- DOCUMENT SEGMENT
[Start of section]

Prof. Donald H. Morrison, Public Administration Expert, Who Succeeds Dean Bill at 32, Gives Some of His Views on the Challenging Job Ahead
IN THE SLUSHY denouement of April, Donald Harvard Morrison, Assistant Professor of Government, could lean back contentedly from the technical and personal paraphernalia which nearly two years at Dartmouth had brought to his desk in Thornton Hall.
His courses in various phases of public administration had been successful; the book he had helped to write last year, TheUnited States at War, had received professional acclaim; in a few weeks, his solid, compact figure would start striding through a second summer of golf on the links up Rope Ferry Road. Quietly, sensibly, things were going well.
But before the first flag had dropped over a fairway, Professor Morrison's career received an unexpected turn at the hands of President Dickey. On April 24, College and town learned that the 32-year-old professor would succeed E. Gordon Bill as Dartmouth's Dean of the Faculty.
Until July, however, when the threeman interim committee appointed to carry on during Dean Bill's long illness steps down, the new Dean will continue his teaching operations from his office overlooking the third floor of Middle Fayerweather Hall.
After the first few minutes of talking with him talking that comes easily you realize suddenly why the community of Hanover received the news of his appointment with some surprise but with general approval. For the warm, friendly smile that flows over his long face at frequent intervals, the air of energy and earnestness about him, speak strongly of his youthfulness; the way he looks off for a minute, digesting a question, his smooth, deliberate gestures in answering it, and above all, the careful, tactful, precise quality of the answer itself, speak just as strongly of experience and wisdom.

[End of section]

[Collected data]
[Start of section]

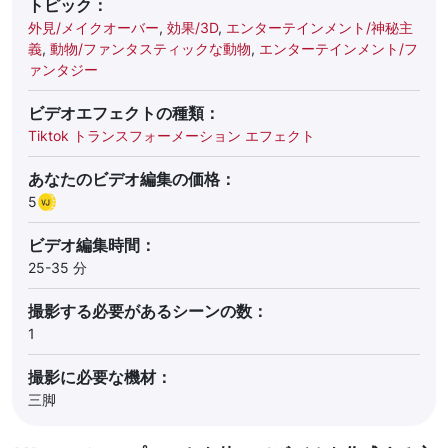
トピック：
外見/メイクオーバー
,
効果/3D
,
エンターテインメント/神秘主
義
,
動物/ファンタスティックな動物
,
エンターテインメント/フ
ァンタジー
ビデオエフェクトの種類：
Tiktok トランスフォーメーション エフェクト
あなたのビデオ編集の価格：
5
ビデオ編集時間：
25-35 分
撮影する必要があるシーンの数：
1
撮影に必要な機材：
三脚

[End of section]

- PROBLEMS TO SOLVE
1 > Answer these from the Morrison profile:
(a) What book had Morrison helped to write the year before?
(b) On what date did the College and town learn of his appointment?
(c) Whom will he succeed as Dean of the Faculty?
2 > Name every person the Morrison profile mentions by name.
3 > Proceed with the Morrison profile, picking up after its final sentence.
The records stand apart from the Morrison profile and are separate material.

- EXERCISE ANSWERS
1 >
(a) The United States at War
(b) April 24
(c) E. Gordon Bill

2 > Donald Harvard Morrison, President Dickey, E. Gordon Bill

3 >
In the maze of a Dean's duties, Professor Morrison will find ample use for both of these general attributes. The Dean of the Faculty, fundamentally, is the connecting link between professor and President. As such, he will preside over faculty meetings in Dr. Dickey's absence; in collabo- ration with the department chairmen, he recommends new teachers to the President and Trustees; he serves as chairman of the Committee Advisory to the President and as a member of the important Committee on Educational Policy; he must approve all examinations given in the College; beyond that, there are the countless "little duties" attendant on a job as yet unmolded by long tradition.
And yet, Professor Morrison, whose students called him "enthusiastic and interesting" in The Dartmouth's recent survey of courses, hopes to go on as teacher as well as administrator. For that desire, he advances several reasons.
"First, I want to develop my competence in public administration and one way of doing that is to teach.
"Second, there are certain faculty problems that the Dean can appreciate more easily if he teaches—for instance, those arising out of the interests, points of view and reactions of undergraduates.
"Third, I like to teach. The give and take of classroom discussion, the explanation of complex problems to students who want to learn, the feeling that one is helping a student develop intellectually—all of this gives me a personal satisfaction that I get in no other way.
"Of course, I realize that it will be difficult to carry a heavy administrative load and also maintain the quality of my courses. The present plan is to teach an advanced course the first semester and possibly a section of Government 1 the second semester. Under this arrangement I can do some work on my advanced course during the summers."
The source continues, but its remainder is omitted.